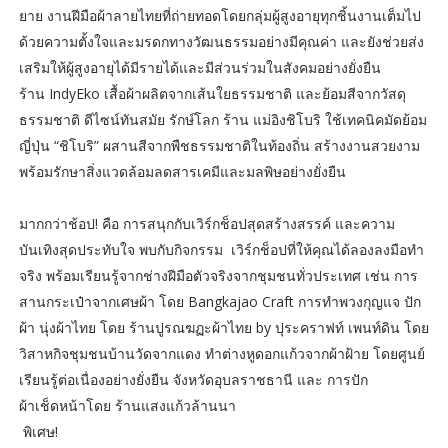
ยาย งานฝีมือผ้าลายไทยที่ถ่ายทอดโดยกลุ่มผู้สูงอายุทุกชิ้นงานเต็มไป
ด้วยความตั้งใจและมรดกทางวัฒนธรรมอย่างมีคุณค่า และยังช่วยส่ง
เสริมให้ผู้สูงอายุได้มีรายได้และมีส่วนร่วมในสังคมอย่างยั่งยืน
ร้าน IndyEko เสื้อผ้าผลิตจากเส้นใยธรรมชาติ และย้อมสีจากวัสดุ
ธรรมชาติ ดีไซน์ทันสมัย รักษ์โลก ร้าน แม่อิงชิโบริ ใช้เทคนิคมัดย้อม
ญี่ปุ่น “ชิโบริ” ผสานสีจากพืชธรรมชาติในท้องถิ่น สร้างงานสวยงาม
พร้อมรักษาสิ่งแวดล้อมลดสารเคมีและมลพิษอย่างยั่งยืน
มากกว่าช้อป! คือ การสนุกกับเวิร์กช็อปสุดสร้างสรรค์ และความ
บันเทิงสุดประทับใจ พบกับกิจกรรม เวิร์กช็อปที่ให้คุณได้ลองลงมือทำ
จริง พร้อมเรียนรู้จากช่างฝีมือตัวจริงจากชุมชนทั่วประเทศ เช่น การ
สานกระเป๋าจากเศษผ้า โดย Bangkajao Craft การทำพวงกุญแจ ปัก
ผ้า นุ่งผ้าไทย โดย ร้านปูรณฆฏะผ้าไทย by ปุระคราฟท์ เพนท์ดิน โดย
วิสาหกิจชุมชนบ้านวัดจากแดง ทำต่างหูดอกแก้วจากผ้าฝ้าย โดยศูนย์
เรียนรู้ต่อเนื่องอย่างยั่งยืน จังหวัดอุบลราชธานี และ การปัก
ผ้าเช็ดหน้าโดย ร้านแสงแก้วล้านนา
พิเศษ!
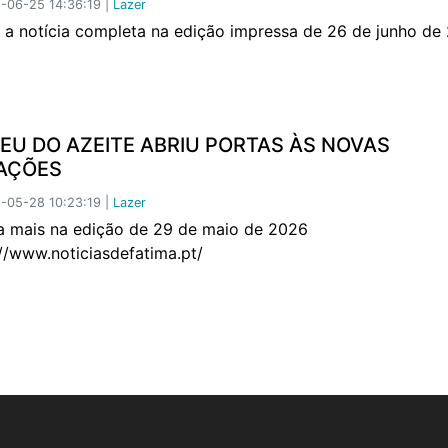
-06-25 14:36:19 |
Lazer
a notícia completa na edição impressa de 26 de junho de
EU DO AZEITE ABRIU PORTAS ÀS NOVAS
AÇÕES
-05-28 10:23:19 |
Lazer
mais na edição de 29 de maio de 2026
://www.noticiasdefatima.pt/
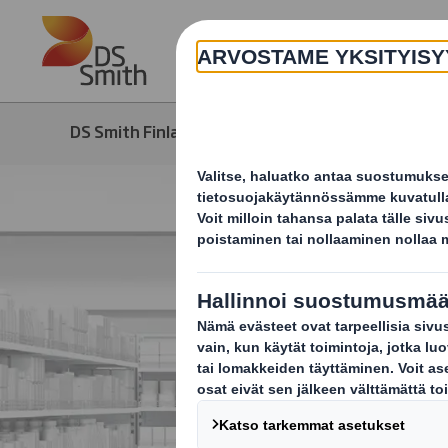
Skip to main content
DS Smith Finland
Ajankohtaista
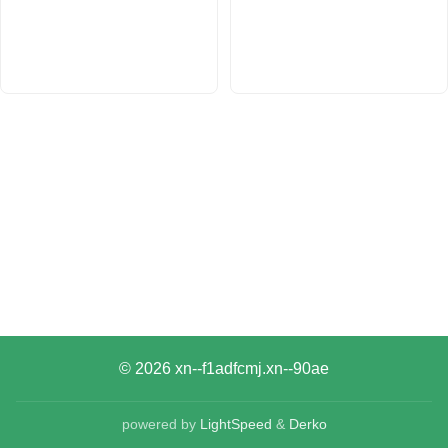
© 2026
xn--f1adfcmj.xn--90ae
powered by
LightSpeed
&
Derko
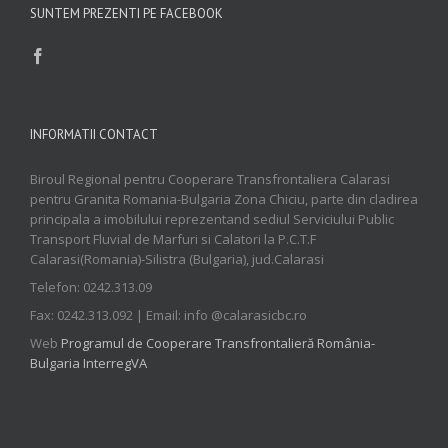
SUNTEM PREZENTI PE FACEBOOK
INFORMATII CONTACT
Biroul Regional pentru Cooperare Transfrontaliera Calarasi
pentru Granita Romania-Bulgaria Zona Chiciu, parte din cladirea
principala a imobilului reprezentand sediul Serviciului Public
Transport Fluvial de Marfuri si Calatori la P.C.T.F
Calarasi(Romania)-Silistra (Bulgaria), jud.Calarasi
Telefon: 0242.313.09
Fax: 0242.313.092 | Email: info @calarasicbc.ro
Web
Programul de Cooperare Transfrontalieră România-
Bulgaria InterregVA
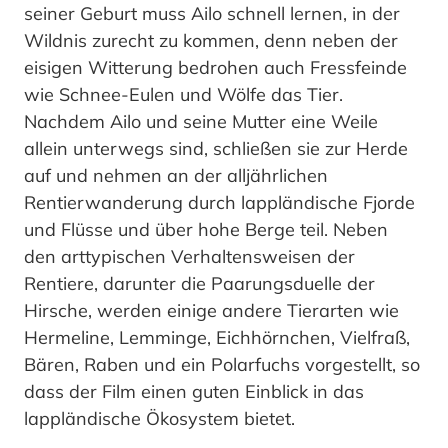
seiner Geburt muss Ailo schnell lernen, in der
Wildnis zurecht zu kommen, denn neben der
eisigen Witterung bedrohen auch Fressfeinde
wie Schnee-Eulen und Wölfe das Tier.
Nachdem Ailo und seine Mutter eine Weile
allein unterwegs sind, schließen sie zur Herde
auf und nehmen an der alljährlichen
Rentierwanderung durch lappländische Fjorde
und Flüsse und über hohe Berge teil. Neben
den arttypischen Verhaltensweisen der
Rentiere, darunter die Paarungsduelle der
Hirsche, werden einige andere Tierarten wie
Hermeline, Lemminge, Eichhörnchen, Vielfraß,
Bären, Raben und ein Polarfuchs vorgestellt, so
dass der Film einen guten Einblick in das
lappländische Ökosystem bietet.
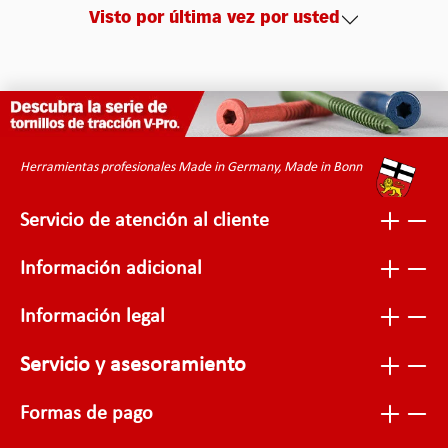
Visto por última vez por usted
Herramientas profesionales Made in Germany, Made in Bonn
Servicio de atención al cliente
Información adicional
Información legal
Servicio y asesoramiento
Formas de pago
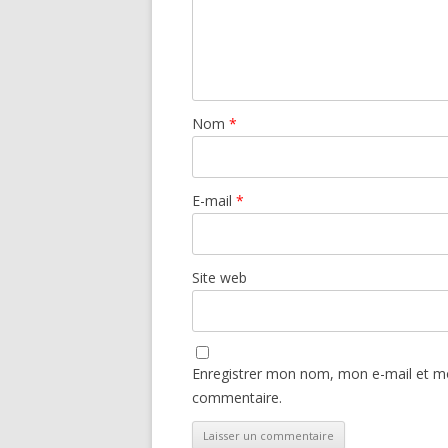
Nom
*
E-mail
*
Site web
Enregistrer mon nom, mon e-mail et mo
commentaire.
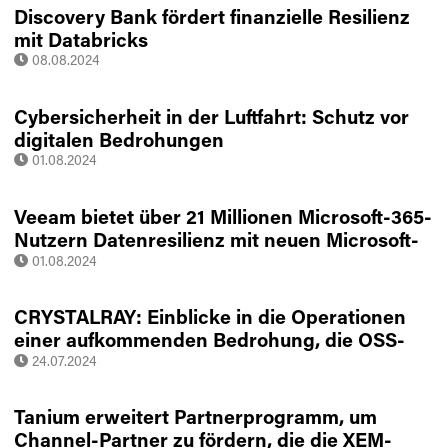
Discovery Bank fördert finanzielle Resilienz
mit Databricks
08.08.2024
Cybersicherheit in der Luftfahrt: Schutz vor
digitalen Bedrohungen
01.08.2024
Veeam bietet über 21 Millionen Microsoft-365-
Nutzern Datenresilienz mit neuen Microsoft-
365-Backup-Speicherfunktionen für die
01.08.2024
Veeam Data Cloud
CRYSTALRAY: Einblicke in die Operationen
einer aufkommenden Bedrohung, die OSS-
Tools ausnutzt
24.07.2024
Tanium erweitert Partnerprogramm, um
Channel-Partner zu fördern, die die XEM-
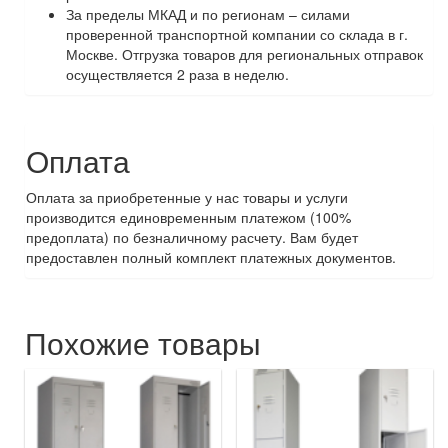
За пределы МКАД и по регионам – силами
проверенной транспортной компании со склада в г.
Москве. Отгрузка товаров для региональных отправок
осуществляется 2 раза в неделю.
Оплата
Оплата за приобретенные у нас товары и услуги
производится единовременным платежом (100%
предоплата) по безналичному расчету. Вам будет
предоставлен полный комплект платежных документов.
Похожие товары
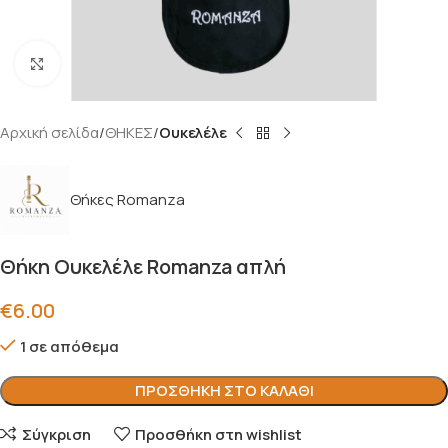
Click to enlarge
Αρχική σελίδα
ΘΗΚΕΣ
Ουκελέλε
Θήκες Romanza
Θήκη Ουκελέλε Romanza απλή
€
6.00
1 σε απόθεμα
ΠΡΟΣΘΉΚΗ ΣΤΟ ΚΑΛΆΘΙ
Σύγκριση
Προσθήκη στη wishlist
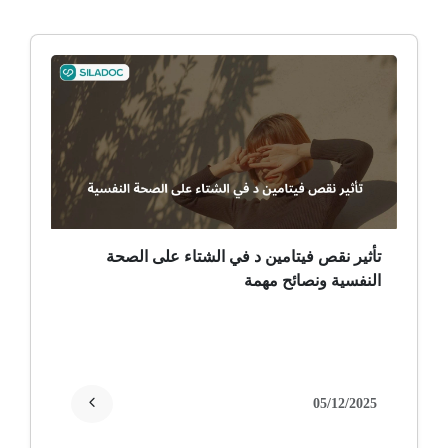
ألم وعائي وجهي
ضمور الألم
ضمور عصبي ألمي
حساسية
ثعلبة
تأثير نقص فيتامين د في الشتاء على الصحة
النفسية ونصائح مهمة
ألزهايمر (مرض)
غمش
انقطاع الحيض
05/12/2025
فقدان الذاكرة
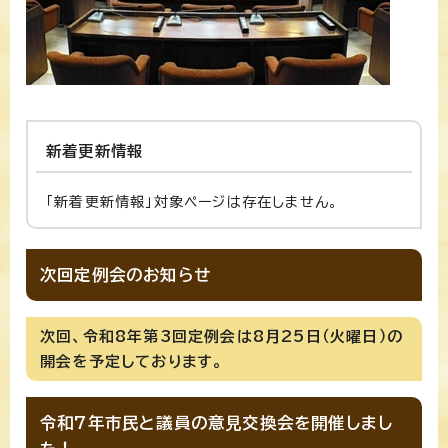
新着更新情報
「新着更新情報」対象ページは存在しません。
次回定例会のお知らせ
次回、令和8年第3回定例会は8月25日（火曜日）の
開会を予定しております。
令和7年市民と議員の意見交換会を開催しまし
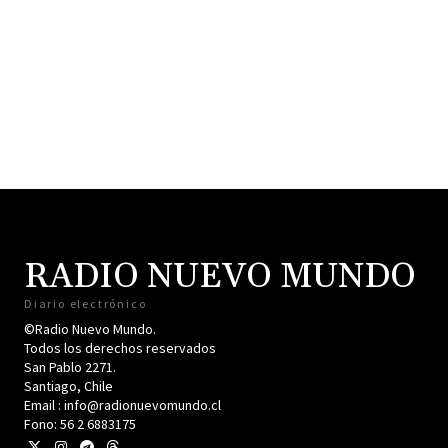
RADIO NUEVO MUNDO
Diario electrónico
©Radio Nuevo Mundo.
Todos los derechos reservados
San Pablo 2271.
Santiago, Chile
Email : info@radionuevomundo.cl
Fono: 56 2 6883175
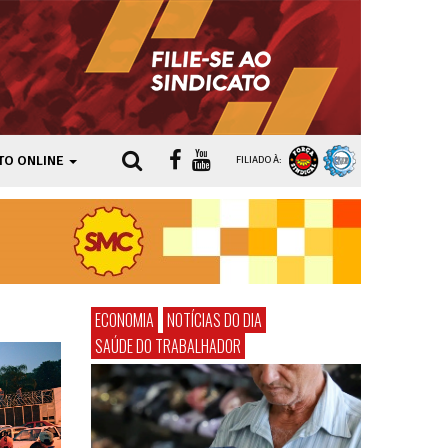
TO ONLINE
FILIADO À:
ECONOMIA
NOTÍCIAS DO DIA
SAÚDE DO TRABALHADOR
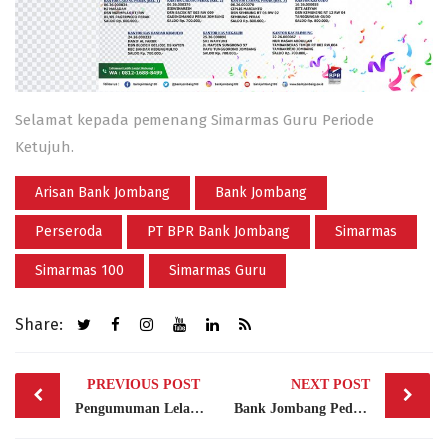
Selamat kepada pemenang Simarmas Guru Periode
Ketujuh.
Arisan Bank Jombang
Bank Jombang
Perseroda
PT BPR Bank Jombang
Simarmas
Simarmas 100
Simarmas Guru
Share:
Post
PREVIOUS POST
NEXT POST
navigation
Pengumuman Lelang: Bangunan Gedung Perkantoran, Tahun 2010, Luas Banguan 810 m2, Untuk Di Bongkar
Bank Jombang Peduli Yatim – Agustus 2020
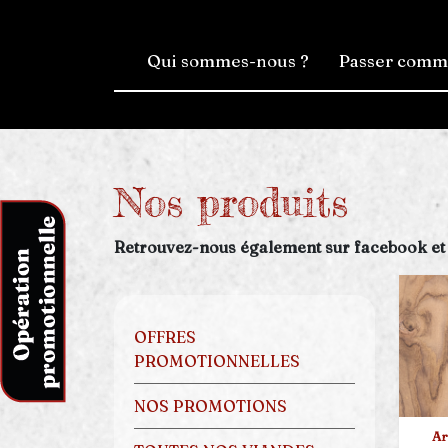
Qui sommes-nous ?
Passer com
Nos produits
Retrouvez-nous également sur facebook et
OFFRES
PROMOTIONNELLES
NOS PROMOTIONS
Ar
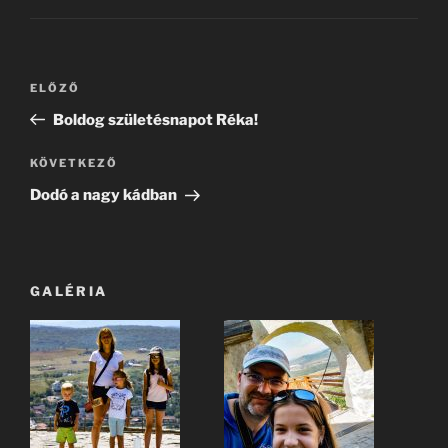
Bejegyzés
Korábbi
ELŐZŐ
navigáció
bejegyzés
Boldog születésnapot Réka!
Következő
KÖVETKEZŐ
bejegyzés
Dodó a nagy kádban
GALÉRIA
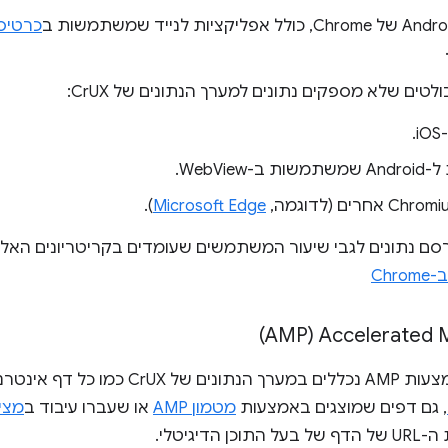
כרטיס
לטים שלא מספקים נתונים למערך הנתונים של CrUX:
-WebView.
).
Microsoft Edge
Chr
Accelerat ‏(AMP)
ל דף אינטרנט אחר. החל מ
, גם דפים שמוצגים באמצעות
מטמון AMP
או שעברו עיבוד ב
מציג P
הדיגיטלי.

**What is required**
Please switch every "Bank Jombang" to "Bank Kediri" in the records, starting at the line that has "ألم وعائي وجهي" and continuing through the end, with everything else unchanged. Give back only those lines, without the pictures.

**Response area**
ألم وعائي وجهي
ضمور الألم
ضمور عصبي ألمي
حساسية
ثعلبة
تأثير نقص فيتامين د في الشتاء على الصحة
النفسية ونصائح مهمة
ألزهايمر (مرض)
غمش
انقطاع الحيض
05/12/2025
فقدان الذاكرة
新着更新情報
「新着更新情報」対象ページは存在しません。
次回定例会のお知らせ
次回、令和8年第3回定例会は8月25日（火曜日）の
開会を予定しております。
令和7年市民と議員の意見交換会を開催しまし
RADIO NUEVO MUNDO
Diario electrónico
©Radio Nuevo Mundo.
Todos los derechos reservados
San Pablo 2271.
Santiago, Chile
Email : info@radionuevomundo.cl
Fono: 56 2 6883175
TO ONLINE
FILIADO À:
ECONOMIA
NOTÍCIAS DO DIA
SAÚDE DO TRABALHADOR
Selamat kepada pemenang Simarmas Guru Periode
Ketujuh.
Arisan Bank Kediri
Bank Kediri
Perseroda
PT BPR Bank Kediri
Simarmas
Simarmas 100
Simarmas Guru
Share:
Post
PREVIOUS POST
NEXT POST
navigation
Pengumuman Lelang: Bangunan Gedung Perkantoran, Tahun 2010, Luas Banguan 810 m2, Untuk Di Bongkar
Bank Kediri Peduli Yatim – Agustus 2020
Qui sommes-nous ?
Passer com
Nos produits
Retrouvez-nous également sur facebook et
OFFRES
PROMOTIONNELLES
NOS PROMOTIONS
Ar
Bejegyzés
Korábbi
ELŐZŐ
navigáció
bejegyzés
Boldog születésnapot Réka!
Következő
KÖVETKEZŐ
bejegyzés
Dodó a nagy kádban
GALÉRIA
כרטיס
לטים שלא מספקים נתונים למערך הנתונים של CrUX:
-WebView.
).
Microsoft Edge
Chr
Accelerat ‏(AMP)
ל דף אינטרנט אחר. החל מ
, גם דפים שמוצגים באמצעות
מטמון AMP
או שעברו עיבוד ב
מציג P
הדיגיטלי.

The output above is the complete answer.